By David Meade
By David Meade
Anderson School District One Board of Trustees heard from the Director of the Anderson County Alternative School who praised District One for their support of the program. The program is a collaborative effort of all five Anderson school districts.
Director Randolph Dillingham thanked the board for the support of Superintendent David Havird, Robbie Binnicker and the District One staff. “You have obviously established an incredible culture of excellence in District One,” Dillingham told the board.
Dillingham said Dr. Brian Keith, District One Director of Special Services has been very helpful in providing for special education needs.
“Thank you for allowing the District One staff to assist us,” he said. “You have staff members who do not forget the kids over at the alternative school.”
Dillingham presented a plaque of recognition and thanks to the board.
Superintendent Havird said, “We try to treat the Alternative School like any other school in Distrit One.”
District One Finance Director Travis Thomas reported 99.6 percent of the revenue budgeted for 2014-15 had come in and 94 percent of expenditures had gone out. He said there is one more payroll and some other expenses billed not reflected on the end of the budget year report for June.
Assistant Superintendent of Instruction Jane Harrison asked the board for consensus to proceed with a locally designed social studies type class for Wren High School. The minority studies class will be considered an elective for students, Harrison said.

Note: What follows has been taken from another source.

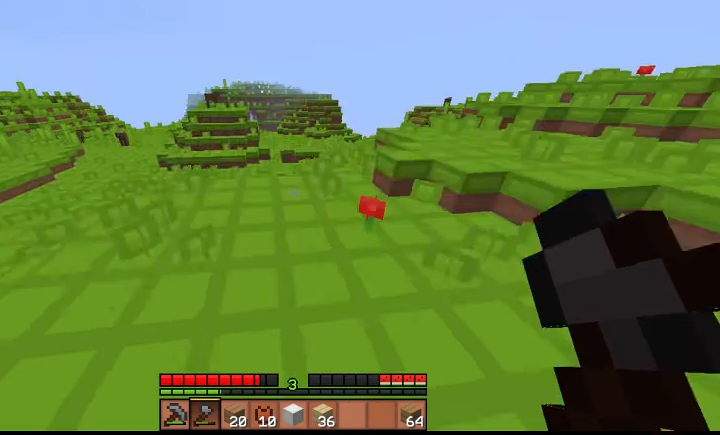
{"keys": ["space", "w"], "events": []}
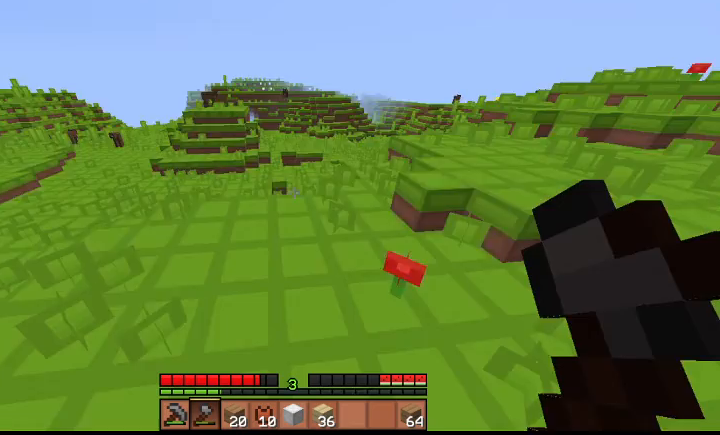
{"keys": ["w"], "events": [[67, "a", "down"], [467, "a", "up"], [467, "space", "up"]]}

Content for the course was spearheaded by Wren Principal Nicole Boseman with input from teachers, students and the Riley Institute at Furman University.
Harrison also reported that District One had presented information on the Digital Rollout to other schools and received a lot of interest. She said due to visitors wanting to see what District One did with the rollout and is doing with classroomn instruction, the district will coordinate a one day visitors conference “institute” for others schools to have a half day of training and half day in classrooms with teachers using what they have learned.
Harrison said other districts are struggling with how to bring the digital instruction into their schools, some on district basis and others one school at a time.
She also recognized the Palmetto AFJROTC unit for recent awards and scholarship totals for the three district high schools.
Graduates at Wren High earned a total of $4,647,780 in scholarships, Palmetto High graduates $5,673,002 and Powdersville High graduates $2,848,000.
She also reported on the summer school program which has 59 students in the high school program, 22 in the 21st Century program and 18-22 in the Read to Succeed program.
Havird said the digital rollout of 8000 Ipads in grades 3-12, along with the policies and applications was “one of the most challenging and complex things we’ve ever done. Our teachers and staff deserve a lot of credit.”
Havird said the digital rollout and what students were doing in the classroom exceeded his expectations and will lead to higher expectations during the second year.
“It far exceeded my expectations of what they (students) would do and learn. There was a lot of time taken to choose the right applications. Our expectations are high for next year because we learned and have done it the hard way. The teachers worked through the process and are preparing students for the 21st century.”
Havird said the district mainly used free applications the first year but are looking into purchasing some applications based on student and teacher recommendations.
Board members heard a presentation by Dr. Darrell Barringer on the AdvanceEd accreditation program which the district will go through March 20-23, 2016.
Schools are required to go through the evaluation and accreditation process every five years. The evaluation is based on five standards and a performance based protocol which are used to accredit schools worldwide.
Standards include purpose and direction, governance and leadership, teaching and assessing for learning, resources and support systems and using results for continuous improvement.
After internal and external reviews, schools will be scored on in four categories including Index of Education Quality, Teaching and Learning Impact, Leadership Capacity and Resource Utilization. The scores will show how District One schools compare with scores of schools on a national and international basis.
The evaluation process will include all 14 District One schools and the Anderson District One & Two Career and Technology Center.
Havird reported the Ragsdale Road sidewalk improvement project has been approved. The $250,000 project will require 20 percent District match of $50,000 and is being coordinated through Anderson County. The Safe Routes to School project includes extending sidewalks and safety to neighborhoods near Powdersville High School. Phase 2 will include sidewalks along Anderson Road extending to Dolly Cooper park.
Havird reported work on the Powdersville practice field is going well and should be completed by the third week of July. The Palmetto High practice field project has also been completed he said.
Havird reported the District was saving money going through the state required procurement process even though it was more time consuming. The district saved considerable money on Ipad cases, janitorial services and work cost of sod for the Palmetto practice field.
The board went into executive session to discuss personnel and a contract.